Lauterbach will Evaluierung der Corona-Maßnahmen um ein Jahr verschieben

Bundesgesundheitsminister Karl Lauterbach plant, die Evaluierung der Corona-Maßnahmen um etwa ein Jahr zu verschieben. Rund um das zuständige Expertengremium scheint es zu rumoren. Drosten hat den Expertenrat verlassen, Lauterbach spricht von "bösartigen Unterstellungen".

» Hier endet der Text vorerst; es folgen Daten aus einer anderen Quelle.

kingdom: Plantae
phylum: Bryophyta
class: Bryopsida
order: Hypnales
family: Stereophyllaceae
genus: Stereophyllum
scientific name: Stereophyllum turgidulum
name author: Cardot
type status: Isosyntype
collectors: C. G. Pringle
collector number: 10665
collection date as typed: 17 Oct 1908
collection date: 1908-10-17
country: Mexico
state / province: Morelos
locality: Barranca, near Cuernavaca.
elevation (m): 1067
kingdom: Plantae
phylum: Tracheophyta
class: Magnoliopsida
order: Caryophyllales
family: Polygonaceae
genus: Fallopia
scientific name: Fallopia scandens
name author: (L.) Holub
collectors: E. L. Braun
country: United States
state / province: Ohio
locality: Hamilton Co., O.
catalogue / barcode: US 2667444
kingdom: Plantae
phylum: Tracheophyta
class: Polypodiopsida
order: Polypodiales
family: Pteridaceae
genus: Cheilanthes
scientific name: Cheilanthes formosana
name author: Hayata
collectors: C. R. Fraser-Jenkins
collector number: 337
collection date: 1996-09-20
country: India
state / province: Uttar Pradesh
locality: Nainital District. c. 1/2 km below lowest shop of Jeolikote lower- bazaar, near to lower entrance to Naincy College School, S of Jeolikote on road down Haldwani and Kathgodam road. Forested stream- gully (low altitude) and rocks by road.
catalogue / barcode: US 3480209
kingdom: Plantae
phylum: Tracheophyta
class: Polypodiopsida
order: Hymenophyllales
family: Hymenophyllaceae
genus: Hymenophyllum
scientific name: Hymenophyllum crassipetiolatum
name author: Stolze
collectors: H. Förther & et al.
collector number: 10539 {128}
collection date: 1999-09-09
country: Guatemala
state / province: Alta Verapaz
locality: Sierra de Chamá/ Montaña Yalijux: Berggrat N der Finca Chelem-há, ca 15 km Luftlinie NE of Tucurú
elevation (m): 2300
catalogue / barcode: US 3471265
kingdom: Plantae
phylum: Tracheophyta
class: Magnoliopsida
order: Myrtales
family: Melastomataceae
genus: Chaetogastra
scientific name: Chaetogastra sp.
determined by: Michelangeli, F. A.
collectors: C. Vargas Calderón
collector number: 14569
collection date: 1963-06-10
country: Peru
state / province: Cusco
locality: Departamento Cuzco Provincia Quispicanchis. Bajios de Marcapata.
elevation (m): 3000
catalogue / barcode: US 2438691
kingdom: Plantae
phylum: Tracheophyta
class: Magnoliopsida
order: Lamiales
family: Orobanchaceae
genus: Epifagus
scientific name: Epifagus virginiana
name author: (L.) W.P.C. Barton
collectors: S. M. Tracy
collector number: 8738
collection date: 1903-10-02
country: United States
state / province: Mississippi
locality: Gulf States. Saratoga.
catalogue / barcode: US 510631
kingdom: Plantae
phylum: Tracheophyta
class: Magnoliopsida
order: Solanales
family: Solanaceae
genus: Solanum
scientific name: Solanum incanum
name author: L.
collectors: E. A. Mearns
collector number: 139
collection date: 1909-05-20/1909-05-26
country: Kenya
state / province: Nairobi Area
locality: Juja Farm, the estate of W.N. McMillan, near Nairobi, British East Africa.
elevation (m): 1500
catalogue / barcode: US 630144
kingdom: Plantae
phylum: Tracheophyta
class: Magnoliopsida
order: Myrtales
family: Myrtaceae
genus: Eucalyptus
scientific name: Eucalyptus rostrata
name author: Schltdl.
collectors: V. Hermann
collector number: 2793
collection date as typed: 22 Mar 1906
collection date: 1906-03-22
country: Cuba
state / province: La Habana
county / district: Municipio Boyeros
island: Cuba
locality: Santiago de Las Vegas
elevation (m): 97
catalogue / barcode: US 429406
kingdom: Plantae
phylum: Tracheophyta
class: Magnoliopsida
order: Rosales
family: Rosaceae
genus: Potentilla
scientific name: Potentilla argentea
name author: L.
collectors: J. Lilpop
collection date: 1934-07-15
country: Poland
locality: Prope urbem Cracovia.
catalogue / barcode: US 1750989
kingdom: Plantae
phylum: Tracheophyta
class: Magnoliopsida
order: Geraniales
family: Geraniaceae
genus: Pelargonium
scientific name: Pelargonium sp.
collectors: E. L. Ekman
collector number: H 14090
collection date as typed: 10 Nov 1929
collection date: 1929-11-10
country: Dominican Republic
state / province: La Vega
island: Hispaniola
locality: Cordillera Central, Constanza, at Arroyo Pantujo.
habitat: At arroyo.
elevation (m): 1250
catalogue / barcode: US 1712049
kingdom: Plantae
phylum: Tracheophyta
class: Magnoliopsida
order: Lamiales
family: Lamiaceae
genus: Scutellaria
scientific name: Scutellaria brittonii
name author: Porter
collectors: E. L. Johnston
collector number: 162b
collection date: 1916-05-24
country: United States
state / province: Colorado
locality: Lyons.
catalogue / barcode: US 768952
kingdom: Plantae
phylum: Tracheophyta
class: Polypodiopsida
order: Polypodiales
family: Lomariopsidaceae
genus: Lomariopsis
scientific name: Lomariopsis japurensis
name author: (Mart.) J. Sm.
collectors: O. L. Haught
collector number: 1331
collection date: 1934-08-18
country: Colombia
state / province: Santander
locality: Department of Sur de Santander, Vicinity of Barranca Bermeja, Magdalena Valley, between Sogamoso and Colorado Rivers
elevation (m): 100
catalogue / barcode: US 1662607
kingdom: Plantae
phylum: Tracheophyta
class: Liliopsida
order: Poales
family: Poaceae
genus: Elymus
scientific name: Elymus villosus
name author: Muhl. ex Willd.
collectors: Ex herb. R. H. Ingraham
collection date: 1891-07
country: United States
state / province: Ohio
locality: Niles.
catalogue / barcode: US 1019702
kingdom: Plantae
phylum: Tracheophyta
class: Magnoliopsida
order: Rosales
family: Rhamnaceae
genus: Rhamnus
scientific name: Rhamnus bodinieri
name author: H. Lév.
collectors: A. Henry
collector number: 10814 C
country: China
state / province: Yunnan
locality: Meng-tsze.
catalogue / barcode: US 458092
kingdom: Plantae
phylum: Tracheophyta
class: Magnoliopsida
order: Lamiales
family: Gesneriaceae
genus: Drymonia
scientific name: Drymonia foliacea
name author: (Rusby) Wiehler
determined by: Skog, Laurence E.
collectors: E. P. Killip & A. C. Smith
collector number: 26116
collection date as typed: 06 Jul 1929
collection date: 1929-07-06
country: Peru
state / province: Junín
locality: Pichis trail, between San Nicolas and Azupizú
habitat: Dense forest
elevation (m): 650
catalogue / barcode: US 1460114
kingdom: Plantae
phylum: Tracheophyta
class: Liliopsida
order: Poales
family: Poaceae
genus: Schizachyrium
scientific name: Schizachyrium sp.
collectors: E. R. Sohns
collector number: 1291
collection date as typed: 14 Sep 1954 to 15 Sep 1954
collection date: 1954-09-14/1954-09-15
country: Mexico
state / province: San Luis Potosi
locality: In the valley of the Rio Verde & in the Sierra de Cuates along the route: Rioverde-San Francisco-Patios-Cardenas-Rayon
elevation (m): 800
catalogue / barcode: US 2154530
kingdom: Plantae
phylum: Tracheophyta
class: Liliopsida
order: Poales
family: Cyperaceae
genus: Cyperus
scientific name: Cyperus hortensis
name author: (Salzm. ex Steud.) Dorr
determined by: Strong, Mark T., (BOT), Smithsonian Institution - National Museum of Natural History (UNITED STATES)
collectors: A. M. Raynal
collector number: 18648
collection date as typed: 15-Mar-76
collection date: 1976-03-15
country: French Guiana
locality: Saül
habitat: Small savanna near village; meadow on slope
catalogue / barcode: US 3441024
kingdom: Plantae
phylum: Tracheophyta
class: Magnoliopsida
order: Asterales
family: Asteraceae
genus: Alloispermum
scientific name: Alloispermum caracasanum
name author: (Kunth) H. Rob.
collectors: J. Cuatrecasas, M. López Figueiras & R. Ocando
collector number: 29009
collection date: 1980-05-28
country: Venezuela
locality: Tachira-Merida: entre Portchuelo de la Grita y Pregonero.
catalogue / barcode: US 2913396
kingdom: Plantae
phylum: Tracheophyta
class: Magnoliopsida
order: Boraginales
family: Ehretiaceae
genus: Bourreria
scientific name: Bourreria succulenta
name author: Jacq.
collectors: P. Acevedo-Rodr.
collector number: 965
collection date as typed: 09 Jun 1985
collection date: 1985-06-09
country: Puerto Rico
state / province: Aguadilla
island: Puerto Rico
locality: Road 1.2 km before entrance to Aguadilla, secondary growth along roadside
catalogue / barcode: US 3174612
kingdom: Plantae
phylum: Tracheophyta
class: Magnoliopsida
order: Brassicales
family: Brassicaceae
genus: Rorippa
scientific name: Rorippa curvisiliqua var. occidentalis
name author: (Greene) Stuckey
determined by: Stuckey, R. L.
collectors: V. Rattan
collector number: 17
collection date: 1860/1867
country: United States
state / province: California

Seit mehr als zwei Jahren wird über die Wirksamkeit der Corona-Schutzmaßnahmen diskutiert. Bis Ende Juni sollte ein Expertengremium dem Bundestag dazu eine Evaluation der Maßnahmen vorlegen – wie im Infektionsschutzgesetz vorgesehen. Doch inzwischen gibt es im Gremium Streit darüber, ob man die Maßnahmen überhaupt angemessen evaluieren könne.

Am Donnerstag teilte Bundesgesundheitsminister Karl Lauterbach (SPD) per Twitter mit, dass er es bedaure, dass der Charité-Virologe Christian Drosten das Expertengremium verlasse. Am Freitag erklärte er dann im Interview mit dem TV-Sender Phoenix den Vorgang und nahm Stellung zu der Causa.

Drosten habe unter großem Druck gestanden, so Lauterbach. Ihm sei angeblich unterstellt worden, dass er keine Evaluierung wolle, um die Maßnahmen, an deren Entwicklung er selbst beteiligt gewesen ist, nicht bewerten zu müssen. "Das ist eine Unterstellung gewesen", so Lauterbach, "das war falsch, bösartig". Weiter führt er aus, dass sich vor allem eine Zeitung damit profiliert habe, ohne konkrete Namen zu nennen.

Lauterbach dürfte sich damit jedoch auf die Berichterstattung der Welt am Sonntag beziehen, die seitdem weitere Details publik gemacht hat. So war sich der Sachverständigenrat über die Verschiebung der Evaluierung wohl nicht so einig, wie von Lauterbach dargestellt. Demnach ist es in erster Linie der Gesundheitsminister selbst, der die Evaluierung um ein ganzes Jahr verschieben möchte.

So habe Lauterbach gegenüber Bundestagspräsidentin Bärbel Bas (SPD) geäußert, dass man den Evaluierungsauftrag "sicherlich nicht vor Sommer 2023 in ausreichender Qualität und Tiefe" erfüllen können. Zudem habe nur ein Teil der Expertenkommission den Wunsch nach einer Terminverschiebung geäußert und nicht die gesamte Gruppe.

Brisant dabei ist auch, dass FDP-Vize Wolfgang Kubicki wenige Stunden vor Drostens Rückzug den Wissenschaftlichen Dienst des Bundestags angefragt hat, ob Drosten überhaupt die gesetzliche Anforderung, unabhängig zu sein, erfülle, um an der Evaluierung mitzuarbeiten. Mit dem Ausscheiden Drostens aus dem Gremium hat sich diese Frage nun wohl erledigt.

Bei Phoenix hatte Lauterbach wiederum erklärt, es fehle dem Gremium an Experten. Nach dem Abgang Drostens sei mit Hendrik Streeck nur noch ein Virologe im Team, zudem fehle es an Mathematikern für Berechnungen. Auf Wunsch der Vorsitzenden des Gremiums habe er jetzt prüfen sollen, ob es Stellenausschreibungen für die benötigten Mathematiker gibt oder ein Team von Leuten "zuarbeiten könne".